I’ve run the shop since 1997, and the biggest thing I’ve learned is that you don’t know everything and you can never stop learning.

The way we handle customers has completely changed over the past 10 years or so. About four or five years after I took over, shops across the country were closing, and people didn’t have money. Forget about paying for their cars, they were worried about paying for food. So, I needed to revamp and restructure the way that we did business or else, I felt, it was going to crumble with me.

We changed our business motto to “tell, not sell,” and took auto repair to a totally different perception with the community so that they were able to have confidence and know that there is someone they can trust. There was so much dishonesty and distrust in car care. We felt that if you were able to educate your customers about what was wrong with their cars, show them and explain to them what the problems are, why they need to be fixed, then they’d trust that you’re not trying to pull one over on them.

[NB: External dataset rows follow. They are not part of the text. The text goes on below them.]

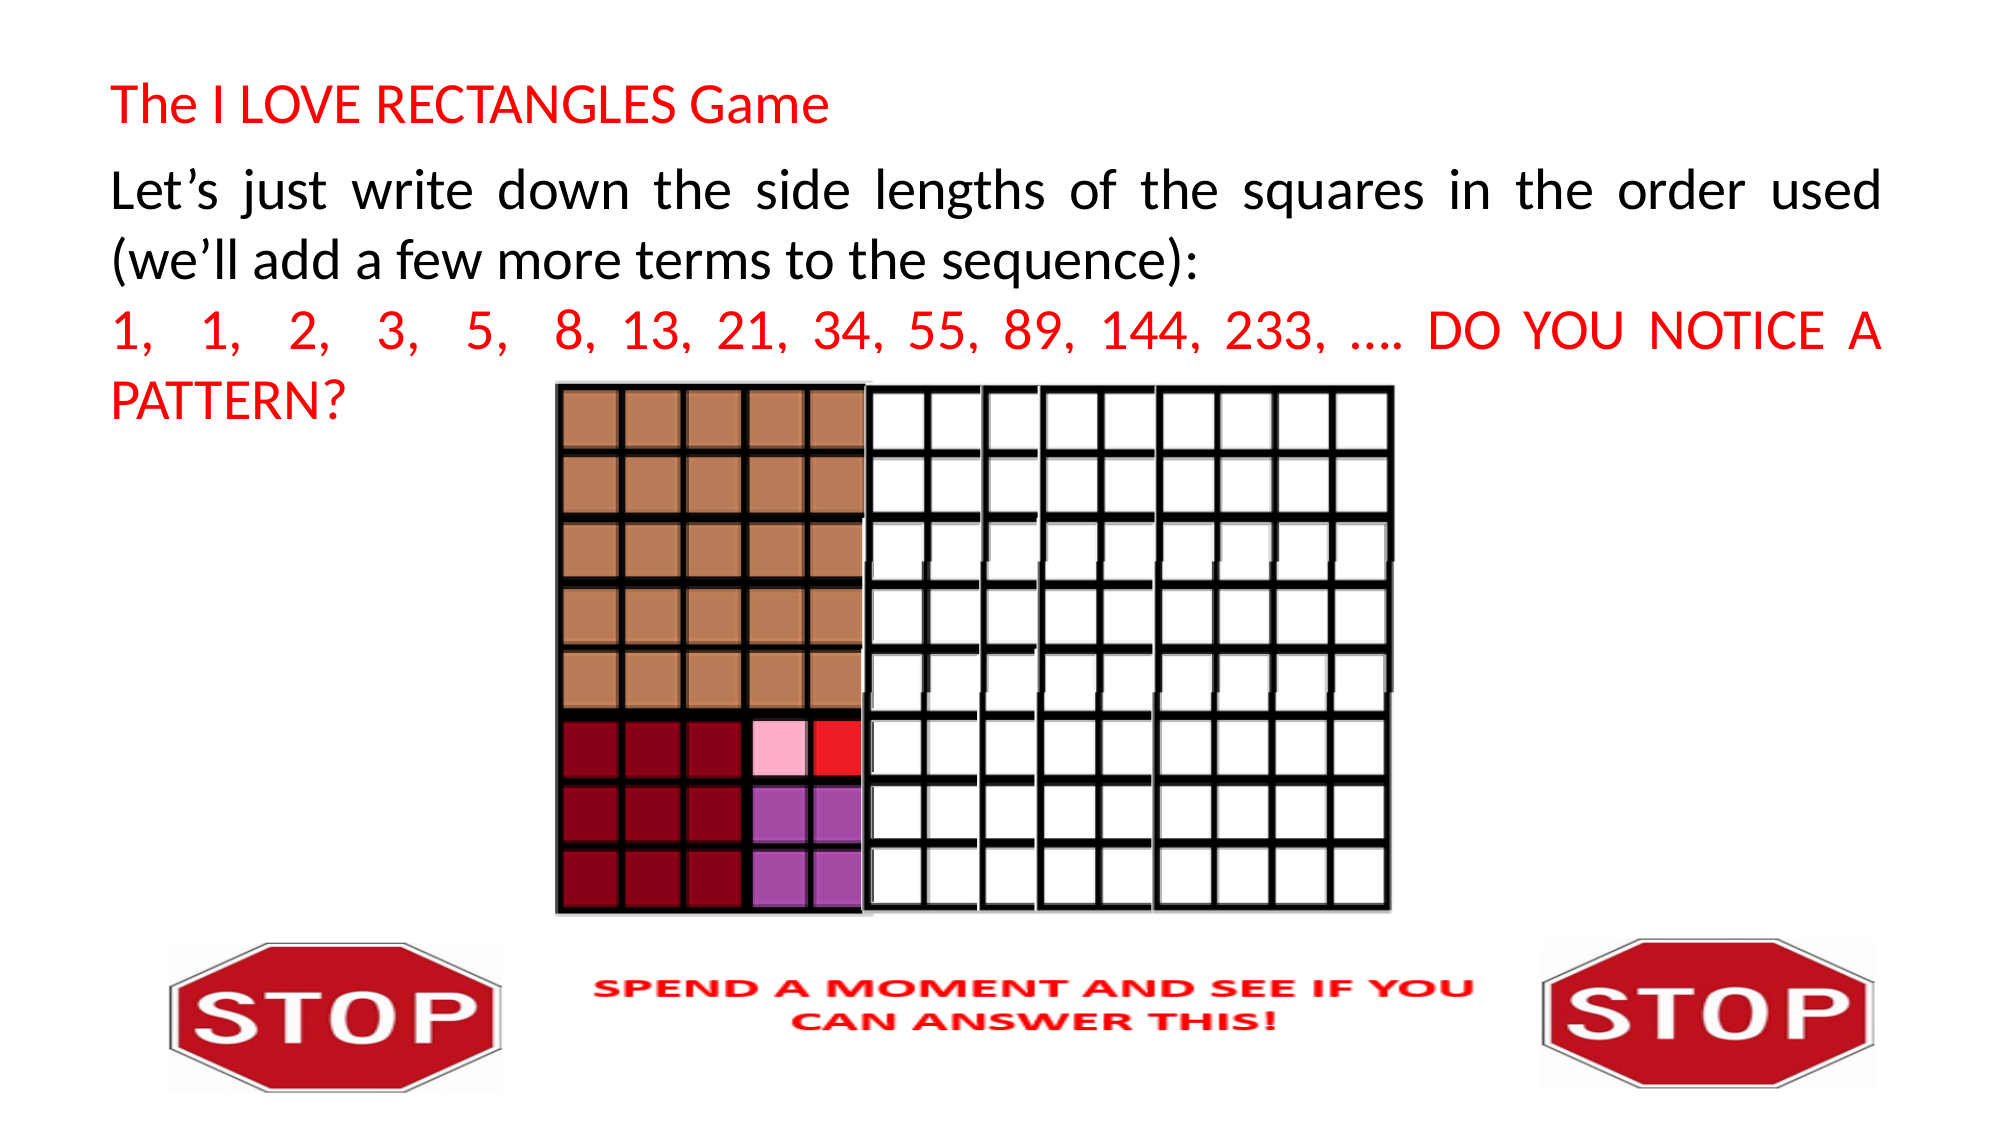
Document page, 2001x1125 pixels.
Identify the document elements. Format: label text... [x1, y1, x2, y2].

text_box The I LOVE RECTANGLES Game [96, 58, 1863, 143]
picture [147, 353, 1905, 1103]
text_box Let’s just write down the side lengths of the squares in the order used (we’ll add a few more terms to the sequence): 1, 1, 2, 3, 5, 8, 13, 21, 34, 55, 89, 144, 233, …. DO YOU NOTICE A PATTERN? [96, 144, 1899, 439]
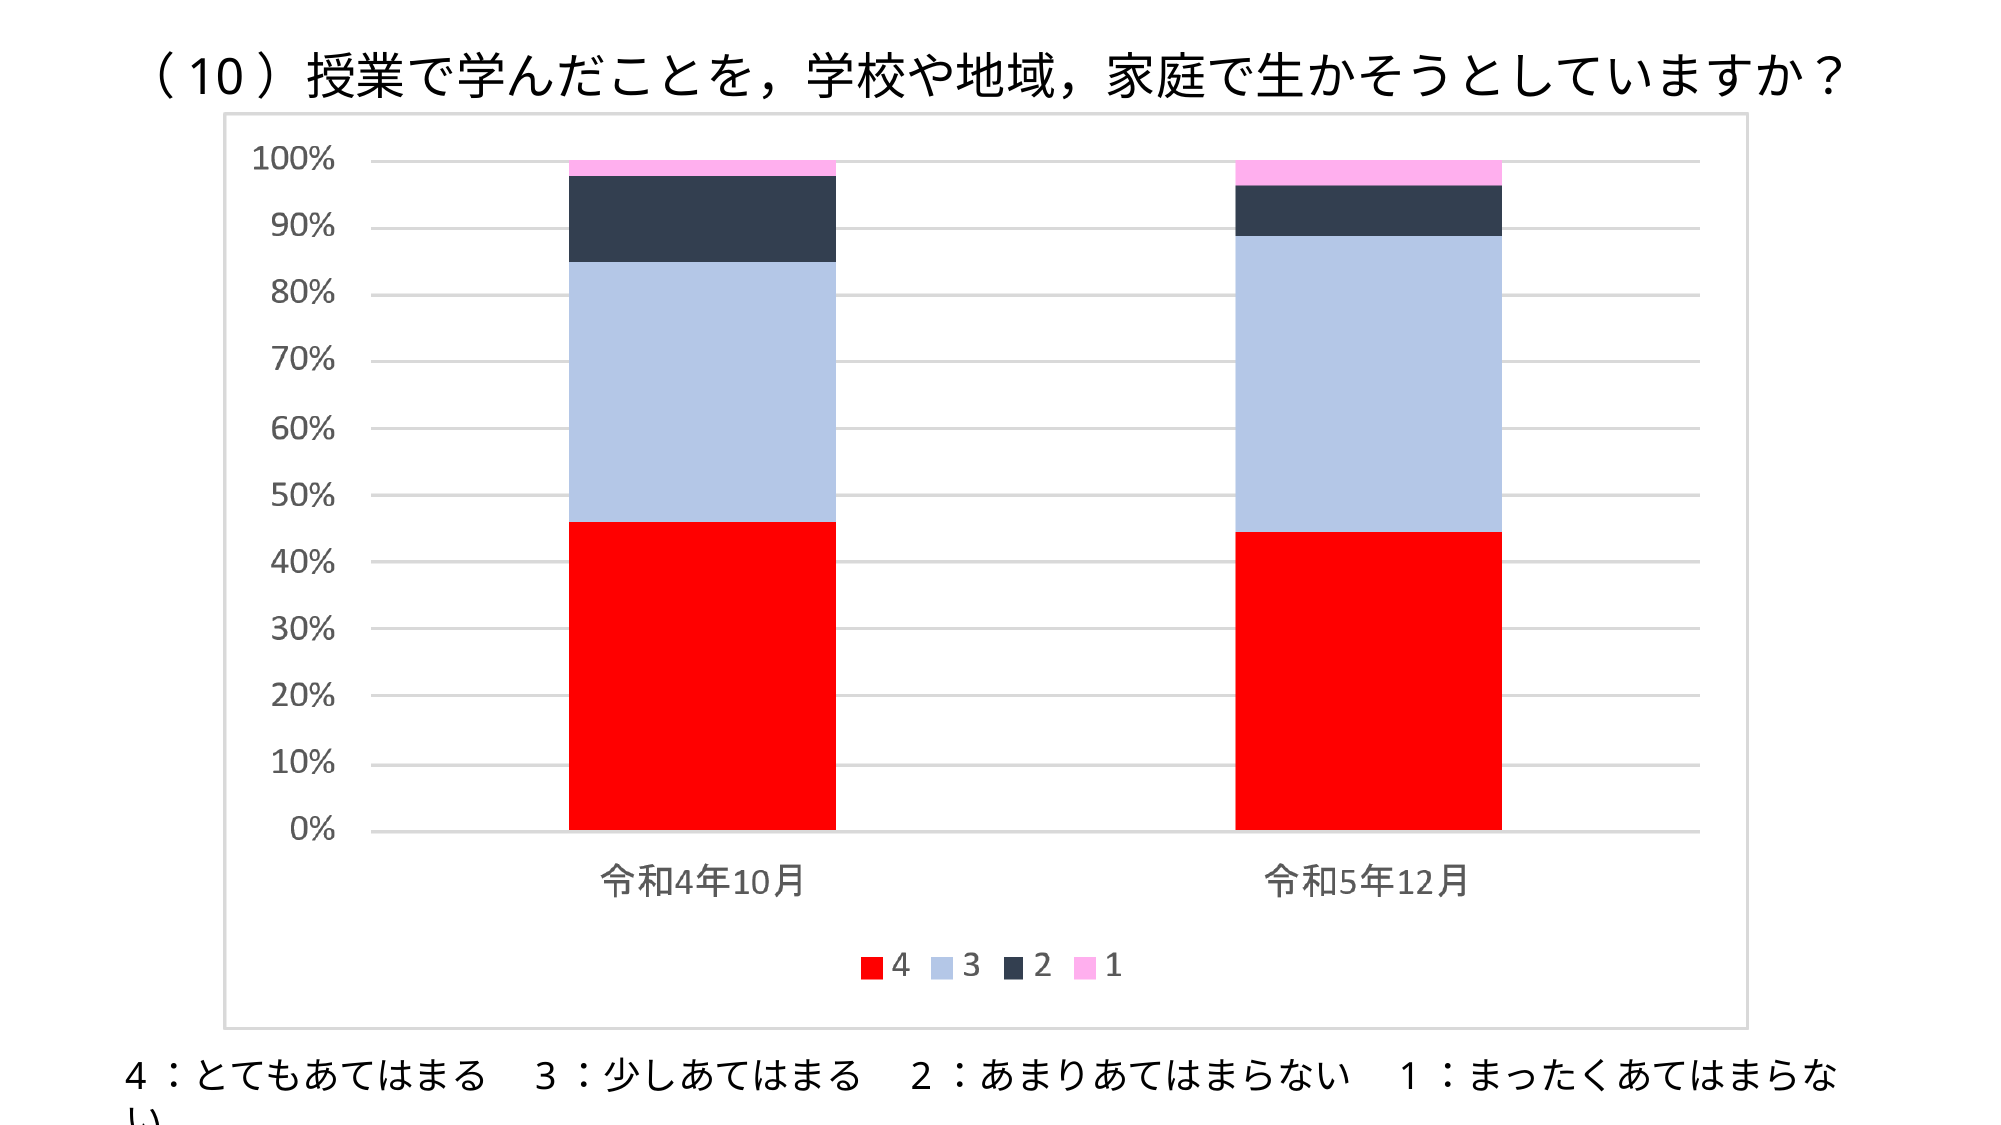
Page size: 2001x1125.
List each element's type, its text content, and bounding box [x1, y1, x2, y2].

text_box （10）授業で学んだことを，学校や地域，家庭で生かそうとしていますか？ [110, 37, 1890, 112]
picture [223, 112, 1749, 1030]
text_box 4：とてもあてはまる 3：少しあてはまる 2：あまりあてはまらない 1：まったくあてはまらない [110, 1044, 1890, 1125]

That’s what we work on every day. And, really, most of my day is spent talking with customers and explaining these issues to them.

I’ve done just about everything in a shop. I was taught at an early age. I was the little girl who wanted to hang out with my dad, and the only way I could do it was to go to the shop with him. Once I was strong enough to hold them, the guys showed me how to use the tools in the shop, how to work on the cars. It came naturally to me, and after college, I realized that this is what I wanted to do.

Now, though, I really focus on running the business and helping customers. This is where Women Auto Know came from.

I had this lady come into the shop one day, and she’d already been taken for a ride, literally, by four other shops. She spent all this money on repairs and still didn’t have the problem fixed. She was a grandma and taking care of three kids. I couldn’t take her money. I showed her exactly what was wrong with her car, why it wasn’t fixed and what she needed to tell the shops who should’ve done this already.

When we were done, she asked if I’d be willing to help teach some of her friends, too. That’s how our first workshop came about.

Now, Women Auto Know does regular workshops every month. We have a book and a DVD. I do Web videos. And when people come into our shop for work, they get their own mini workshop on their vehicle—if they want it.

It’s grown so quickly; it’s incredible. The local media started picking up on it. Then more national media did, too, and it’s just gone from there.

My day is spent giving these types of workshops to our customers as they come in. I also will carry around the Flip camera and shoot videos.
And it doesn’t end when I go home.

Three days a week, I leave the shop at about 2:30 to pick up my son at daycare and meet my two daughters at home from the bus. At the end of the day, I finish up all my paperwork and things—go over the numbers, check on repairs—then, it’s to home for homework or after-school stuff for my kids.

I don’t think a lot of people envision a female shop owner as a regular working mom, but that’s what I am.

I’ve never really looked at it like I was treated differently as an owner because I was a woman. Maybe it’s just me playing mind games, but I always felt that everyone needs to prove they’re worthy of that trust from a customer and from your staff. People simply want to know that you’re qualified. I was 25 when I took over in ’97, and people gave me a hard time for a while. I don’t think it’s necessarily because I’m a woman, but more because people want to know that a qualified person is handling their car.

Was I ready to do it? I know that I thought I was. And looking back, I must’ve been. We don’t have really any turnover with our employees, and we’re growing and expanding as a business. And we do that without any advertising. We spend zero dollars on advertising. People come because of our reputation; because of the way we treat them.

We have office space now for Women Auto Know, but I do a lot of my work from home. While I’m cooking dinner every night, our interns will often come by and we’ll work on things.

I’m pretty much never done with my work, and I don’t know that I ever will be.

My husband asked me the other day how I can keep doing all of this, and the only answer I could give was that I love doing it—it’s fun. I love what I do every day, and the day it’s not fun anymore is the day I won’t do it.

We’re growing our Auto Know organization, and we’re going to keep growing it. It’s my vision, and I see it so clearly: We’re going to transform the nation’s perception of auto repair.

I can’t say I feel excited about all the success so far; it’s more that I feel stronger to keep going. Each thing we do is just another stone we’re putting in a path for everyone after us.